The book is designed to stand alone, if necessary, although (of course) reading it in conjunction with the other volumes is recommended. It will certainly help to bring the other ITIL manuals together but I think that one of its key beneficiaries will be the generalist, working at a strategic level, trying to get his/her head around questions like “what does ITIL do for me overall?”; “how does ITIL fit with other governance-oriented initiatives such as COBIT?”; “how will our ITIL practices change when we move into the cloud?”. For me, it’s the missing manual that tells me what ITIL really means.

It is written in an accessible style. The second chapter, “service management as a practice”, for instance, includes a set-piece conversation between an operations manager and a strategy manager about the meaning of the term “services”. It also explains the difference between utility (“fit for purpose”) – which people buying technology tend to over-concentrate on – and warranty (“fit for use”) – which tends to become increasingly important to the people actually trying to use technology to do business. Utility is what a service does and warranty is how it is delivered, and this book explains that value comes from a combination of the two.

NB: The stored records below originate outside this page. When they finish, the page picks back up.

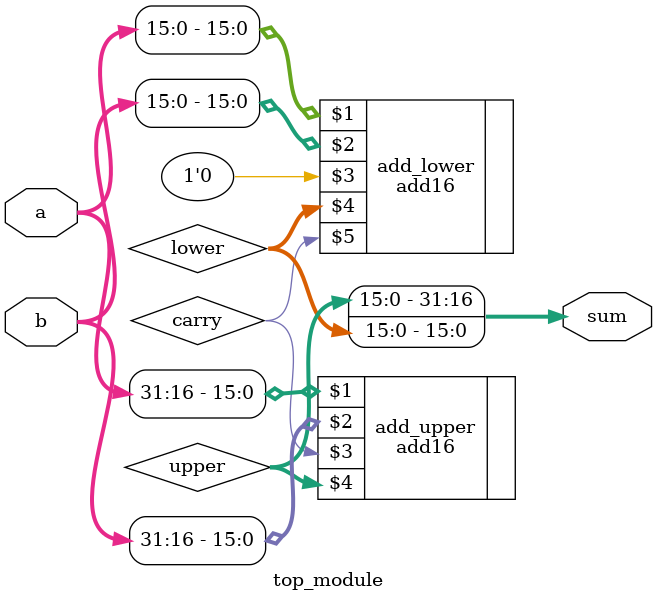
<source format=v>
`default_nettype none

/*
 * module add16 (
 *     input [15:0] a, b,
 *     input cin,
 *     output [15:0] sum,
 *     output cout
 * );
 */

module top_module(
    input [31:0] a,
    input [31:0] b,
    output [31:0] sum
);

    wire [15:0] upper, lower;
    wire carry;

    add16 add_upper (a[31:16], b[31:16], carry, upper, ),
          add_lower (a[15:0], b[15:0], 1'b0, lower, carry);

    assign sum = {upper, lower};

endmodule

</source>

My speciality at Bloor is “governance” – which is not the same as compliance. I liked Orr’s statement that “governance is the single overarching area that ties IT and the business together” and his definition talks about policies actually being implemented, roles, and responsibilities – rather than just ticking boxes for an auditor. I think that “governance” is a vital part of implementing ITIL and achieving business value from it.

There are chapters for all of the ITIL best-practice areas – strategy, design, transition, operation and continual service improvement. For each, it describes the area (overview), principles, processes and interfaces (inputs/outputs). These are very much, with the pretty meaty second overview chapter, the meat of this book.

There is a (short) chapter on ITIL qualifications and credentials although this doesn’t cover the ITIL Software Scheme, which isn’t really relevant to the Service Lifecycle but (I think) should be mentioned, together with appropriate warnings – buying ITIL-capable software can’t ever deliver ITIL good practices or its service life-cycle by itself! I’m not sure that the qualifications chapter shouldn’t be an appendix, anyway.

There is a useful set of appendices: example inputs/outputs across the life-cycle; where to find related guidance; and a pretty full ITIL glossary. In a world where vendors often redefine terms to suit their own marketing strategies, the ITIL glossary is an extremely useful independent reference, one that vendors still respect.

This book does not, of course, replace the full ITIL volumes – although it is a very good starting point for practitioners new to ITIL. However, for many managers and strategists it could be all the ITIL they need – and I think it could also be appropriate reading for many technology-aware business managers too. Integrating IT with the business is a two-way thing – not the sole responsibility of IT – and I think that many business managers, these days, would find “Introduction to the ITIL Service Lifecycle” readable enough to give them an insight into the technology processes underneath most business processing.